Batching and outputting multiple objects with IterableDataset

lucf · March 31, 2020, 10:25am

Hi All,

I have a very specific application where I use grammar rules to generate random sequences of tokens (up to a maximum length), and train a VAE with these tokens, as in https://arxiv.org/pdf/1703.01925.pdf. I generate sequences on the fly in an IterableDataset, which converts the token sequences to collections of one-hot vectors (one per sequence timestep). Note that the VAE is defined as a Pytorch-Lightning model. Here’s the outline of my custom dataset class:

class SentenceGenerator(IterableDataset):
    def __init__(self, grammar, min_sample_len, max_sample_len, batch_size=256, seed=0):
        super().__init__()
        ...

    def generate_sentence(self):
        # generates a string of tokens ('sentence') using the rules encoded in self.grammar
        ...
        return ''.join(sent)

    def generate_one_hots(self):  
        # converts 'sentences' to sequences of one-hot vectors
        self.sents = [self.generate_sentence() for _ in range(self.batch_sz)]
        out = make_one_hot(self.grammar, self.tokenizer, self.prod_map, self.sents, max_len=self.max_len,
                           n_chars=self.n_chars)
        return out.transpose(2, 1)  # (batch_size, vocab_size, max_length)

    def __iter__(self):
        return iter(self.generate_one_hots())

Batching: For some reason, generating a single matrix of one-hot vectors and letting the DataLoader batch them didn’t work; the batches were always of size one, plus I was having other downstream issues with Pytorch-Lightning.
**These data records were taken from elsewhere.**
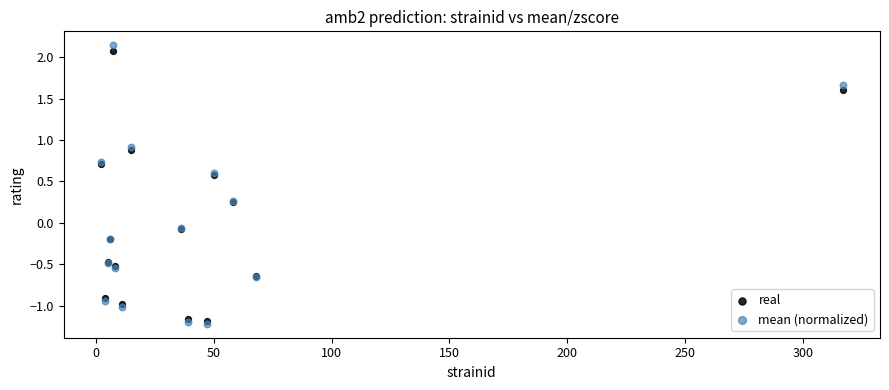

Which series reaches the minimum Y coordinate?

mean (normalized)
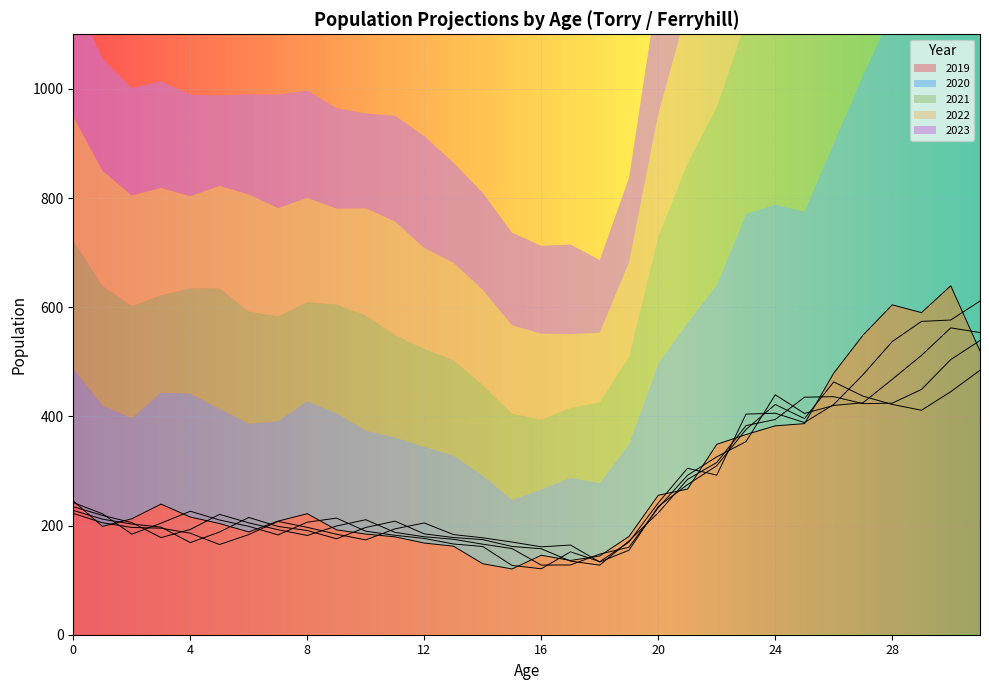

How many lines are shown in the chart?

5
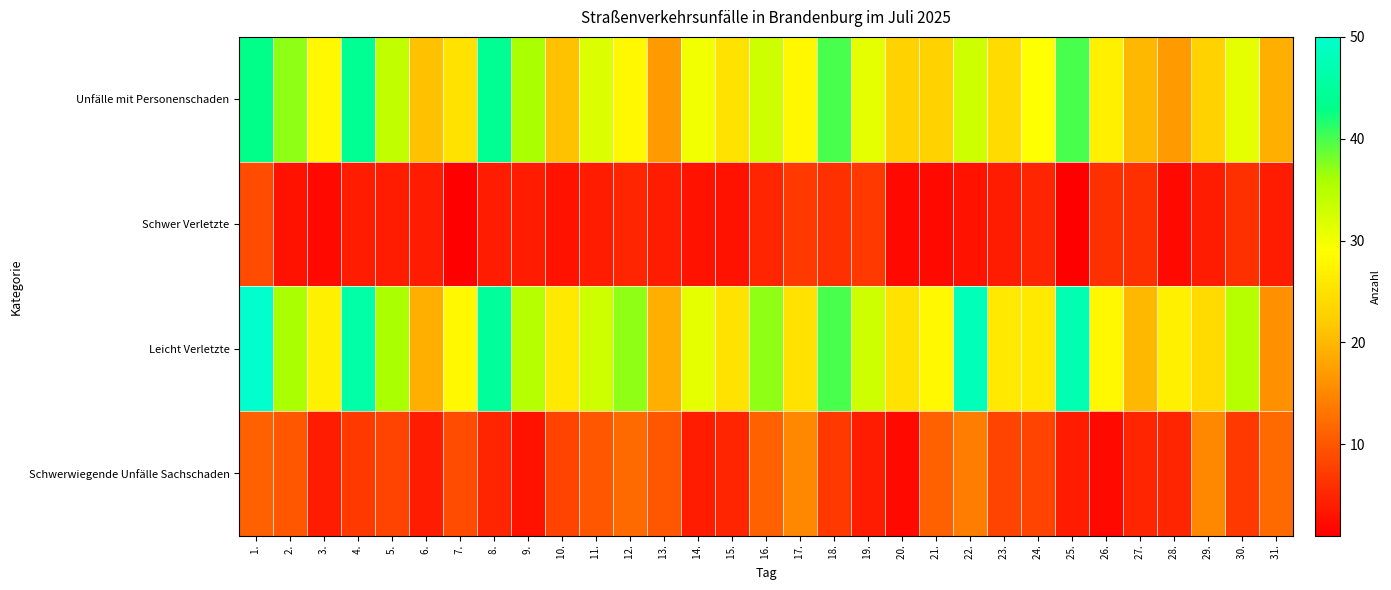

Which series has the largest range (max minus min)?

Leicht Verletzte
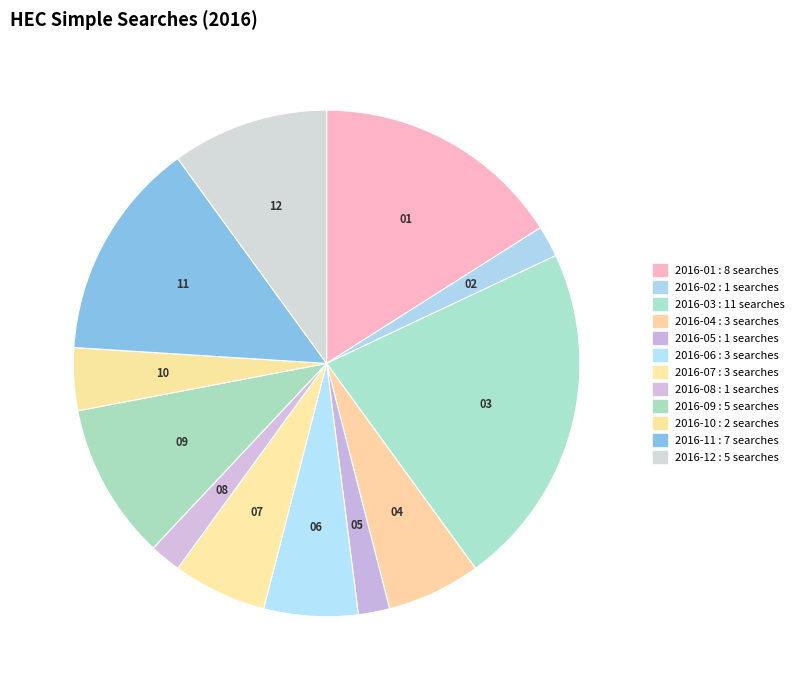

How many segments does this pie chart have?

12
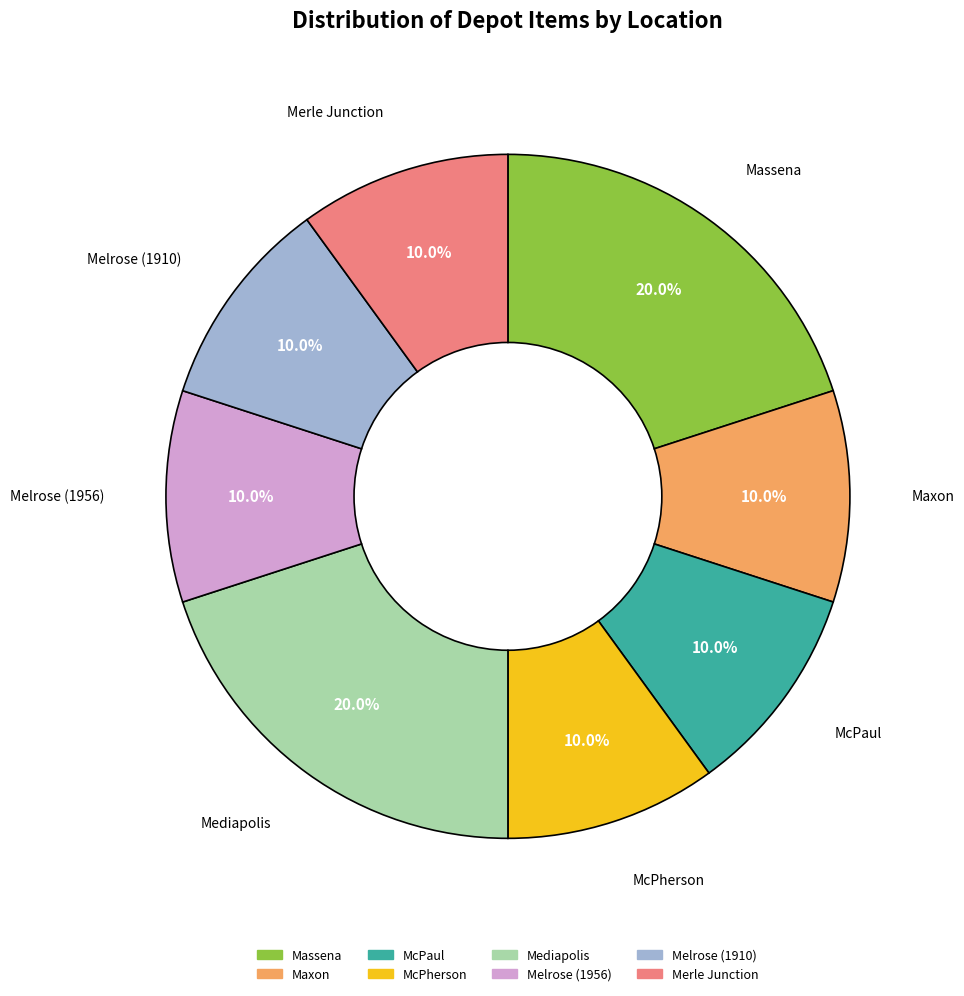

The Melrose (1956) slice represents 4% of the pie. True or false?

False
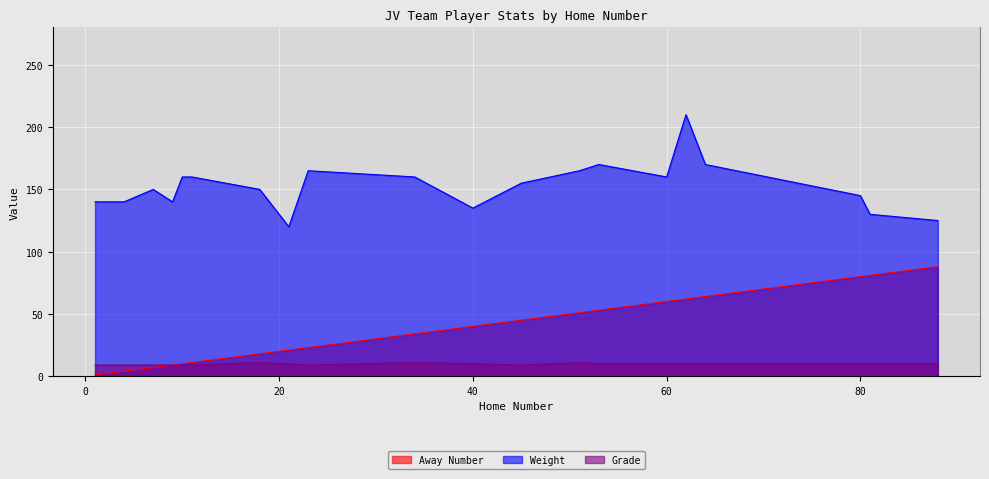

What is the total value across all series at 7?

166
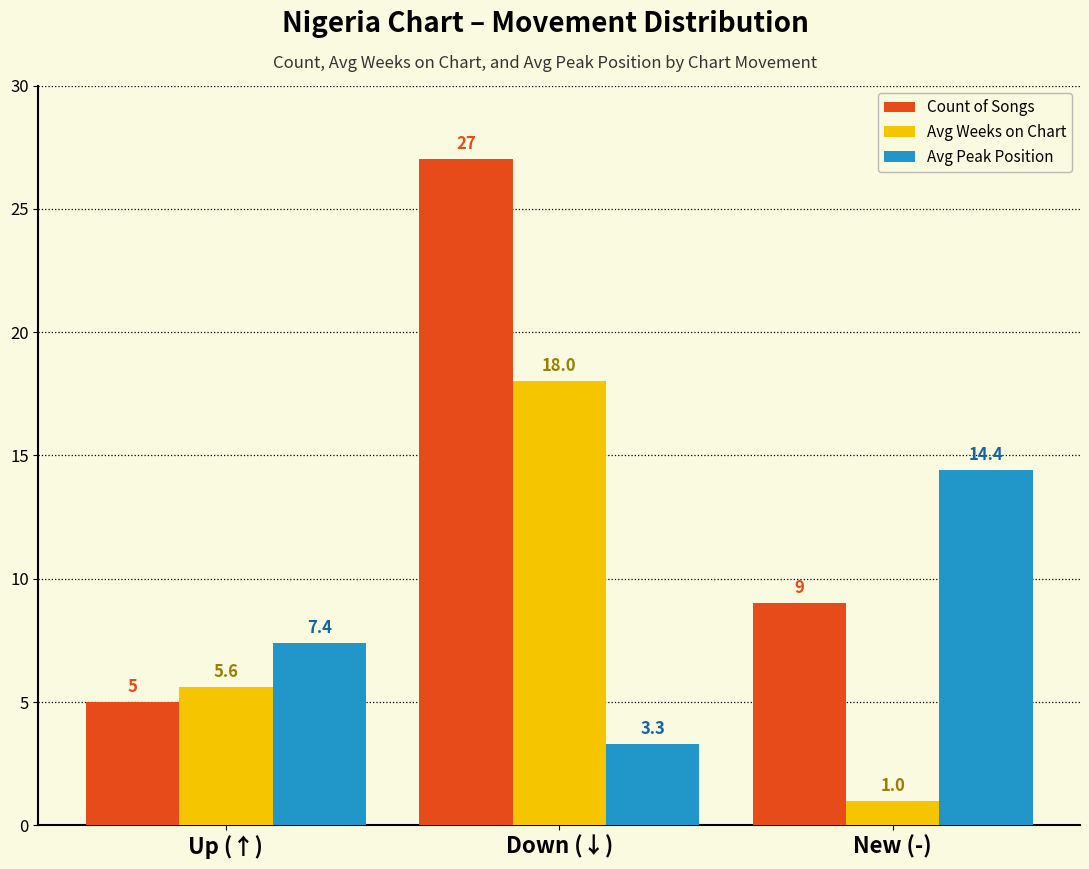

Is it true that Avg Peak Position equals 3.3 at Down (↓)?

True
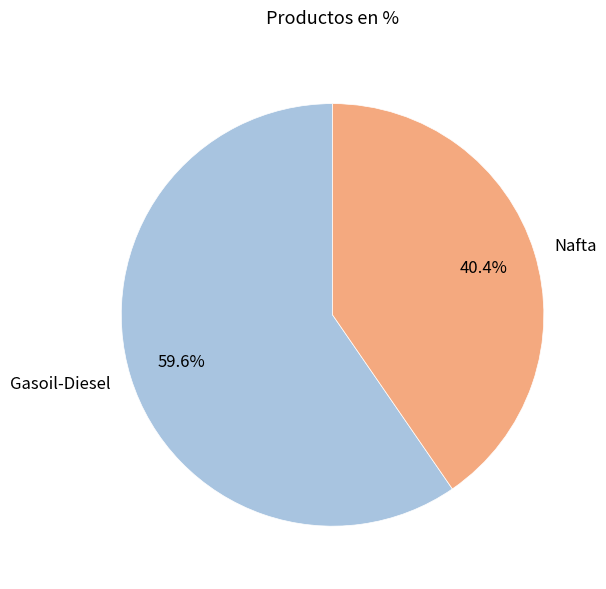

Rank the categories by value from lowest to highest.

Nafta, Gasoil-Diesel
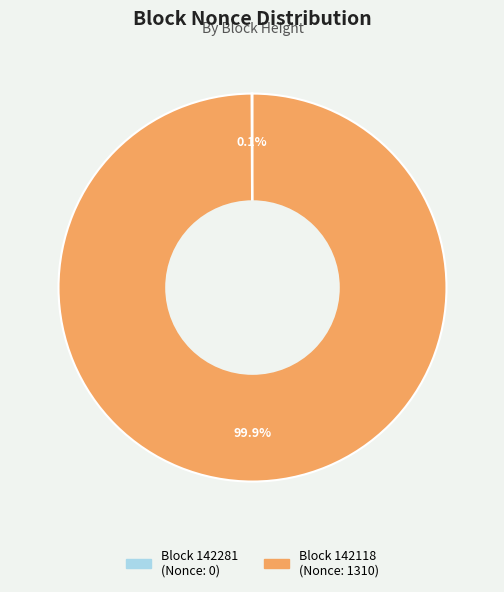

Is there any slice that represents more than half of the pie?

Yes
Therefore I resorted to handling batching directly within SentenceGenerator, as you can see above. In the DataLoader, I then have to specify the same batch size as in the Dataset for batches to be generated. It is a bit hacky and causes some headaches again downstream in terms of understanding what an epoch is, when to step the LR scheduler, when to log a result, etc. Is there a more elegant way of achieving the same result?
Multiple outputs from the dataset: In order to help the VAE train, I would like to explicitly pass it the sentence lengths. This cannot be directly derived from the matrix of one-hot vectors because each token can take a variable number of timesteps to produce. Therefore, I need to output this value directly from the IterableDataset like so:

    def generate_one_hots(self):
        ...  # same as above except for `return` statement
        return out.transpose(2, 1), self.sent_lengths  # now returning 2 tensors

    def _iter__(self):
         return iter(self.generate_one_hots())

… and then upack each batch in vae.forward() as x, n = batch where n contains the lengths of the ‘sentences’ represented by the tensor of one-hot vectors x. However, in this implementation, only the first object returned by generate_one_hots() is included in batch and I get a “too few values to unpack” error. Would you have any suggestions? Ideally one that solves both issues at once!

Thanks a million in advance.